Генрих пожал плечами.
— Твой план недурен,— сказал он,— но он неосуществим.
— Почему, принц?
— Потому что мы не будем при дворе.
— Неужели? А отчего?
— Оттого, что мы путешествуем инкогнито, по приказанию моей матери.
— Это не основание.
— Ты полагаешь?
— Бьюсь об заклад, что королева Иоанна Наваррская в своем письме, наоборот, советует вам представиться ко двору под каким-нибудь вымышленным именем.
— Это мы узнаем в Париже.
— Ах, клянусь вам,— сказал Ноэ,— что раз уж вы распечатали письмо Коризандры, то вы вправе вскрыть и письмо вашей матери.
— Ты прав, друг мой Ноэ, и я приступлю к этому немедленно.
И пока Ноэ завязывал шелковинку, которой было скреплено письмо графини де Грамон, Генрих Наваррский распечатал письмо своей матери. Наставления Иоанны д'Альбре, королевы Наваррской, были изложены вполне ясно и заключались в следующем:
«Дорогой принц, мой сын, я не хотела говорить вам сразу о цели вашего путешествия из боязни, чтобы роковая любовь к прекрасной Коризандре, к слову сказать, женщине, отличающейся более красотой, чем добродетелью, не заставила вас отказаться от повиновения моему приказанию.

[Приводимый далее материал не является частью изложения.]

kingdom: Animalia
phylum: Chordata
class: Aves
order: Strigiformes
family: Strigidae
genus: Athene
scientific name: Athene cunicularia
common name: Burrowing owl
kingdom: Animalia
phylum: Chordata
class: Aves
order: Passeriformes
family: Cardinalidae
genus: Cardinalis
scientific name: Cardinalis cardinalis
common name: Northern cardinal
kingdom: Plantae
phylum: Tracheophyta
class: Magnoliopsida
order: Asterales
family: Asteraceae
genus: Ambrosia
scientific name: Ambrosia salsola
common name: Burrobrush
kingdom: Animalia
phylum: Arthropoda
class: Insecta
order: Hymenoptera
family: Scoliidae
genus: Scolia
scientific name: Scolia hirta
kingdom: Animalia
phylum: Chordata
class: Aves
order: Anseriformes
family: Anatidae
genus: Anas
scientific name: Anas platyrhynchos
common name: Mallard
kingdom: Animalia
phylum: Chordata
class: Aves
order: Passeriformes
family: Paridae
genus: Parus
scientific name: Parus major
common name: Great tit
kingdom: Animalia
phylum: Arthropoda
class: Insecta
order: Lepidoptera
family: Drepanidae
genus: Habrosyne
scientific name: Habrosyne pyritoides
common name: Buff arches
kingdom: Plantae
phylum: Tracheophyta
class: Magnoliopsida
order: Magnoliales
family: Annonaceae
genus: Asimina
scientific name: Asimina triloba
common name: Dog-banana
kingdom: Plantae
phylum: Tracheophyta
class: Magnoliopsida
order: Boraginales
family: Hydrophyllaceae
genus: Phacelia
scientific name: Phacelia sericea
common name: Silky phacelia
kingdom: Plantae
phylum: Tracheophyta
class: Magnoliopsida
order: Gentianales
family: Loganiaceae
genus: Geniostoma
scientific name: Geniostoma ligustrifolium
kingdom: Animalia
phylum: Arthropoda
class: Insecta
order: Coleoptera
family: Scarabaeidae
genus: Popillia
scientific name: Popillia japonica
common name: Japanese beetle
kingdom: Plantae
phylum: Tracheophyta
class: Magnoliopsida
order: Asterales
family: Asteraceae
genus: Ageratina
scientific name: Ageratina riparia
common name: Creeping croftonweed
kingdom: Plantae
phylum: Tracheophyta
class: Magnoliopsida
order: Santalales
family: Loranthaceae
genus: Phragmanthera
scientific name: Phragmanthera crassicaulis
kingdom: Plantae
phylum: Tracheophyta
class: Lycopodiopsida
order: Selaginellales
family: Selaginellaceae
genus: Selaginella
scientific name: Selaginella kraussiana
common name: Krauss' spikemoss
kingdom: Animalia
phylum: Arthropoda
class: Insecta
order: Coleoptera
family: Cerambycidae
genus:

Но я думаю, что, очутившись в Париже, вы будете более благоразумны и вспомните, что наследный принц королевства Наваррского и потомок Людовика Святого обязан подумать о роде, из которого он происходит, и о народе, которым ему предстоит управлять.
Пока вы ухаживали за Коризандрой, король Карл IX, наш двоюродный брат, вел со мною переговоры относительно вашего брака с его сестрой Маргаритой Французской.
Этот брак, собственно, и заставил меня настоять на вашем отъезде в Париж.
Но так как я опасаюсь интриг королевы Екатерины Медичи, которая не любит людей нашего вероисповедания, то я хочу, чтобы вы явились к французскому двору инкогнито и увидели бы там принцессу Маргариту, чтобы убедиться лично, насколько брак этот придется вам по вкусу.
На другой же день, после вашего приезда в Париж, вы отправитесь в Лувр и спросите там разрешения переговорить с де Пибраком, капитаном гвардии его величества короля Карла IX.
Вы покажете де Пибраку кольцо, которое я вам дала и которое вы носите на левом мизинце.
Де Пибрак тотчас же предложит вам свои услуги и представит вас французскому двору как беарнского дворянина, которому его очень просили оказать свое покровительство.
Таким образом, вы будете иметь возможность вдоволь насмотреться на принцессу Маргариту Французскую, вашу невесту, которая очень хороша собою, и я не сомневаюсь, что вы скоро влюбитесь в нее и забудете эту интриганку Коризандру.
Пока вы будете в Париже, я тоже буду готовиться к отъезду и не замедлю присоединиться к вам.
Но это случится, дитя мое, не ранее того времени, как вы объявите там ваше имя и ваш титул.
В конце концов, доверьтесь вполне де Пибраку, который получил уже мои инструкции, и старайтесь пока казаться только бедным гасконцем, кошелек которого очень тощ».